MATERIAL PROVIDED:
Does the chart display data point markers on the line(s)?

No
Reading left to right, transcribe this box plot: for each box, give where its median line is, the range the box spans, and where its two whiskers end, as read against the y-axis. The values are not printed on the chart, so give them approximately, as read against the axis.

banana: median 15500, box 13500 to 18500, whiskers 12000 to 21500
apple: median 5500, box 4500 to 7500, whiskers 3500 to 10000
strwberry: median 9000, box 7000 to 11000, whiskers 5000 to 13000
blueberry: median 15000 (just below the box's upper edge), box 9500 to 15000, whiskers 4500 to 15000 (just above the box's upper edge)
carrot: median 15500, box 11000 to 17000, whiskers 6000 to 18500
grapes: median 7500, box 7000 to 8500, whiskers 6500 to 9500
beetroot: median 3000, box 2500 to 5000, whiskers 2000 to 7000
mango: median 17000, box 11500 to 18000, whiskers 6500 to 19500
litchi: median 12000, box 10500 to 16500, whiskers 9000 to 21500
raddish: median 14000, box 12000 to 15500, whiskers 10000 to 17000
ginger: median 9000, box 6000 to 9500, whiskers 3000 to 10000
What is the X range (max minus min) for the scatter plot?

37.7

==

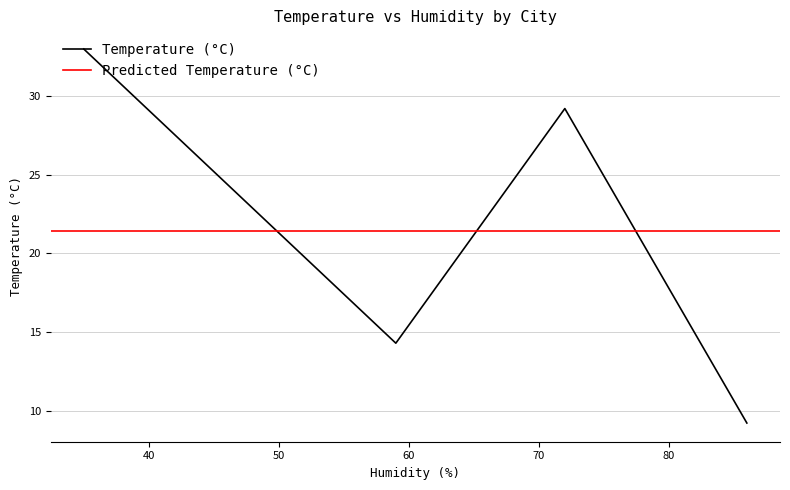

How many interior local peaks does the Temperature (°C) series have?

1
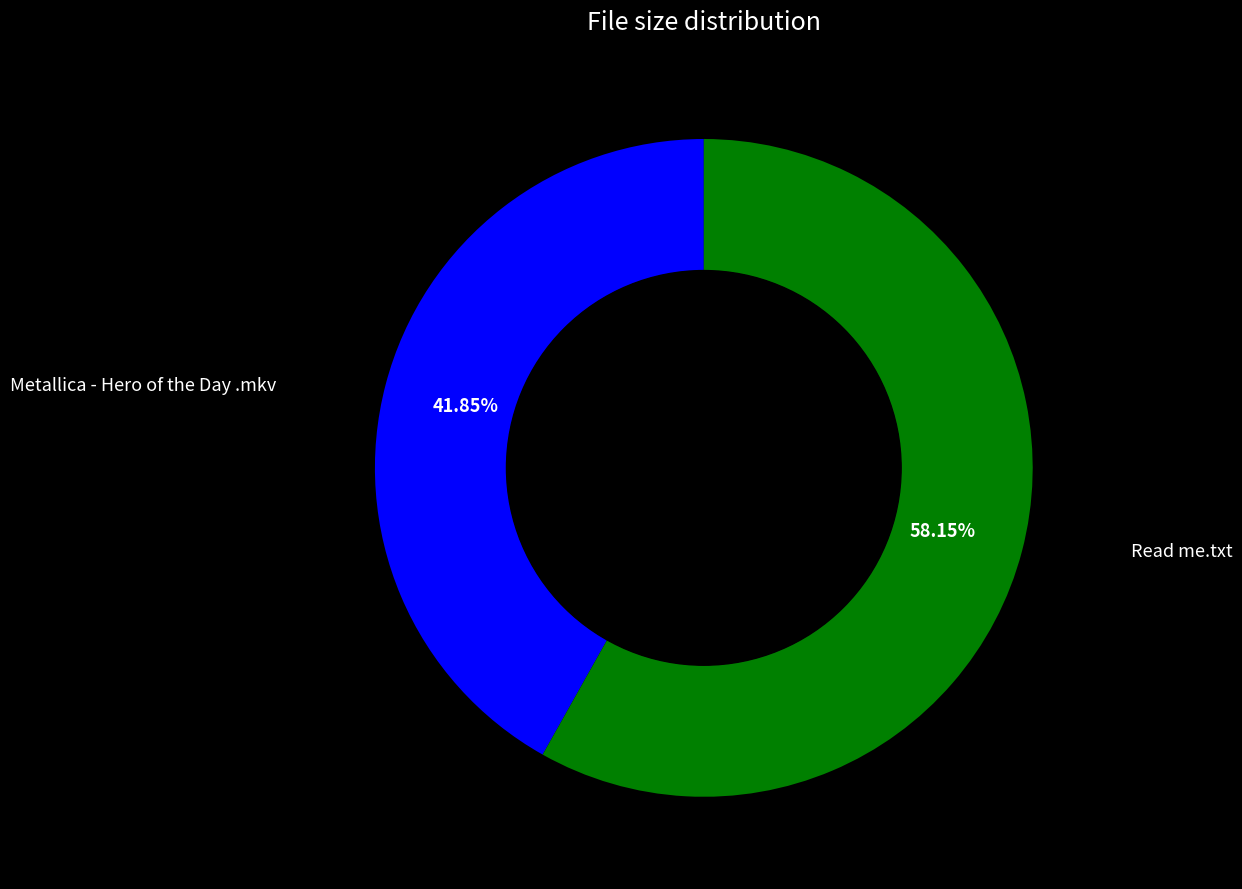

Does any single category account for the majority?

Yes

TASK INSTRUCTIONS: Write out, word for word, the part of the listing that opens with the line containing "Does the chart" and closes with the line containing "Reading left to", both of those lines included.

ANSWER FOR THE TASK:
Does the chart display data point markers on the line(s)?

No
Reading left to right, transcribe this box plot: for each box, give where its median line is, the range the box spans, and where its two whiskers end, as read against the y-axis. The values are not printed on the chart, so give them approximately, as read against the axis.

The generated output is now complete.